Every product manager wants to be the best in their field. Some tackle the technical aspect so fiercely that they become experts in the field.
Other product managers want to become the best by knowing all of the psychological strategies that can engage the development team. However, few of those product managers know what traits truly make up a top product manager. To help find and define top product managers you need to know what skills to keep an eye out for.
Here are a few of the most surprising traits of top product managers.
1. They aren’t afraid to say “no.”
What comes to mind when you think of the perfect manager? Do you think of a hyper-organized and polite facilitator? Do you think of a product manager that can make anything happen, no matter how lofty a goal may be?
Unfortunately, product managers aren’t magicians or genies. Just because you wish something doesn’t mean they can fulfill that request with no problem and no questions asked.
The best product managers won’t lie to you about what is possible and what is impossible. Even if a client requests a feature, a good product manager may offer another functionality in order to avoid scope creep.
The best product managers have the experience and the courage to say “no,” even when that answer will ruffle a few feathers.
2. They don’t mind cutting features.
You may think that a robust product is the best product. However, time and time again we have seen robust, feature-rich products fail.
The Microsoft Zune is one infamous example. While the Zune MP3 could do much more than the iPod, the user experience was decidedly lackluster. What’s worse: the Zune had a steep learning curve.
Why do feature-rich products fail? Producing them is often costly and time-consuming. In addition, the average user is not going to care about additional features, they will care about the overall user experience.
Product managers know a lot about their target customer. During their market research phase of creating the product plan, they got to know the customer’s likes and dislikes.
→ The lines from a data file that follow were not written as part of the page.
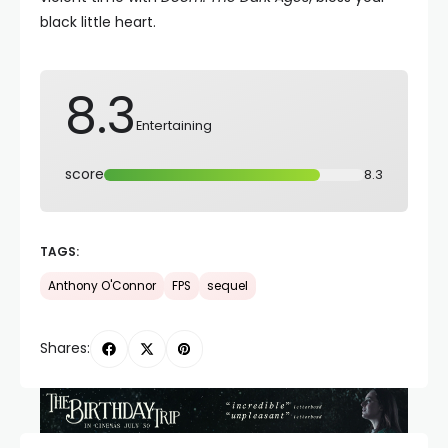
black little heart.
8.3
Entertaining
score
8.3
TAGS:
Anthony O'Connor
FPS
sequel
Shares: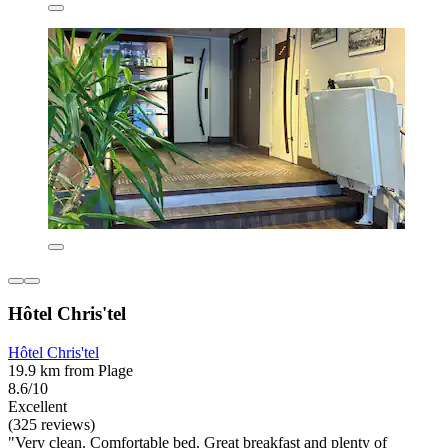
Hôtel Chris'tel
Hôtel Chris'tel
19.9 km from Plage
8.6/10
Excellent
(325 reviews)
"Very clean. Comfortable bed. Great breakfast and plenty of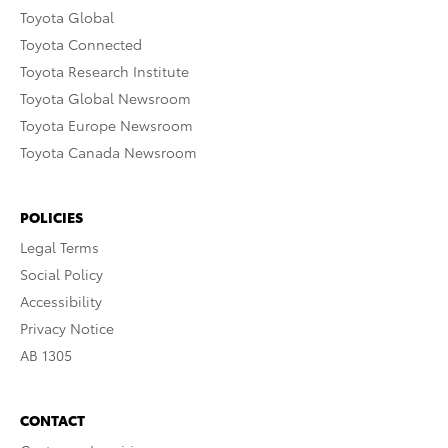
Toyota Global
Toyota Connected
Toyota Research Institute
Toyota Global Newsroom
Toyota Europe Newsroom
Toyota Canada Newsroom
POLICIES
Legal Terms
Social Policy
Accessibility
Privacy Notice
AB 1305
CONTACT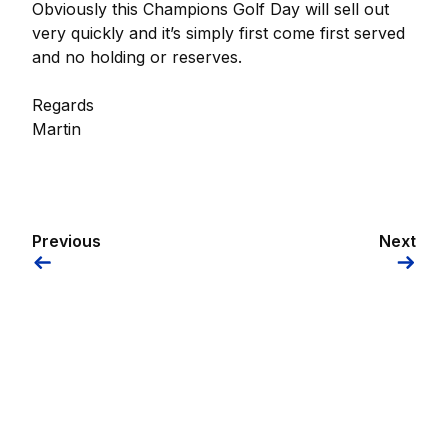
Obviously this Champions Golf Day will sell out
very quickly and it’s simply first come first served
and no holding or reserves.
Regards
Martin
Previous
Next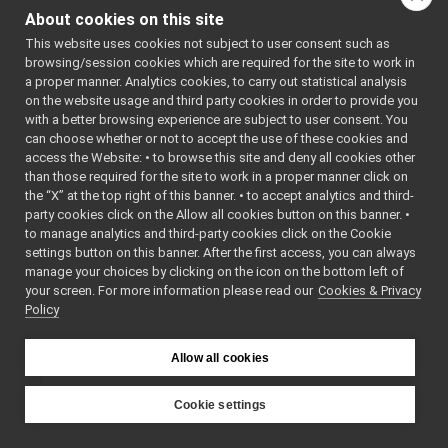
GstreamerCarrier.cpp
►
About cookies on this site
Classes
GstreamerCarrier.h
►
This website uses cookies not subject to user consent such as
GstreamerDecoder.cpp
►
class
GstreamerCarri
browsing/session cookies which are required for the site to work in
GstreamerDecoder.h
►
GstreamerCarri
a proper manner. Analytics cookies, to carry out statistical analysis
GstreamerStream.cpp
►
More...
on the website usage and third party cookies in order to provide you
GstreamerStream.h
►
with a better browsing experience are subject to user consent. You
human_carrier
►
can choose whether or not to accept the use of these cookies and
access the Website: • to browse this site and deny all cookies other
mjpeg_carrier
►
than those required for the site to work in a proper manner click on
mpi_carrier
►
the “X” at the top right of this banner. • to accept analytics and third-
portmonitor_carrier
►
party cookies click on the Allow all cookies button on this banner. •
priority_carrier
►
to manage analytics and third-party cookies click on the Cookie
shmem_carrier
►
settings button on this banner. After the first access, you can always
unix
►
manage your choices by clicking on the icon on the bottom left of
your screen. For more information please read our
websocket
Cookies & Privacy
►
Policy
commands
►
devices
►
guis
►
Allow all cookies
libYARP_conf
►
libYARP_cv
►
Cookie settings
libYARP_dev
►
YARP
libYARP_eigen
►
As such, they are able to cut features without skimping on overall quality.
3. They aren’t keen on rigid expectations.
Top product managers don’t participate in draconian environments and never just say “no” outright. Instead, they are balanced team members that provide much-needed guidance and use communication to come to agreed upon conclusions. There is no room for strict or rigid expectations or communication.
The best product managers know when to allow and when to deny. The same is said for technologies. They don’t expect a rigid set of guidelines for platforms, tools, or off-the-shelf components.
The top product managers know when a tool or piece of software will help growth or slow it down. They don’t mind using the latest technologies to stay ahead of the competition. However, if a product will only confuse or inhibit growth, then it is denied. It is a delicate balance of structure versus flow.
In conclusion, the top product managers operate with a delicate balance of technical and personal skills. They use their presence as a guide to provide greater clarity to the developers and gain their trust as a worthy adviser.
Top product managers know when it is time to say “no.” Whether it be to the members of the administration or the developers, the top product managers know when to draw a tight line.
However, when needed, they can also act the part of a trusted adviser to the developers. Someone that the developers can come to with ideas and receive a comprehensive “yes” or “no” response. The same for the executive suite. Top product managers can tell the executive suite “no” if their request is out of the scope of the product or outside of the time constraints.
They also stay abreast of the new methods and strategies that are on the cutting edge. Top product managers will keep things flexible with technologies so that developers can find the best way forward.
They operate with an open mind so that they might find the right tool or trick to give their team the advantage. Moreover, they do not keep rigid expectations or guidelines for that very reason. Strict environments are stifling and they are all about flourishing. Top product managers are the best at being human.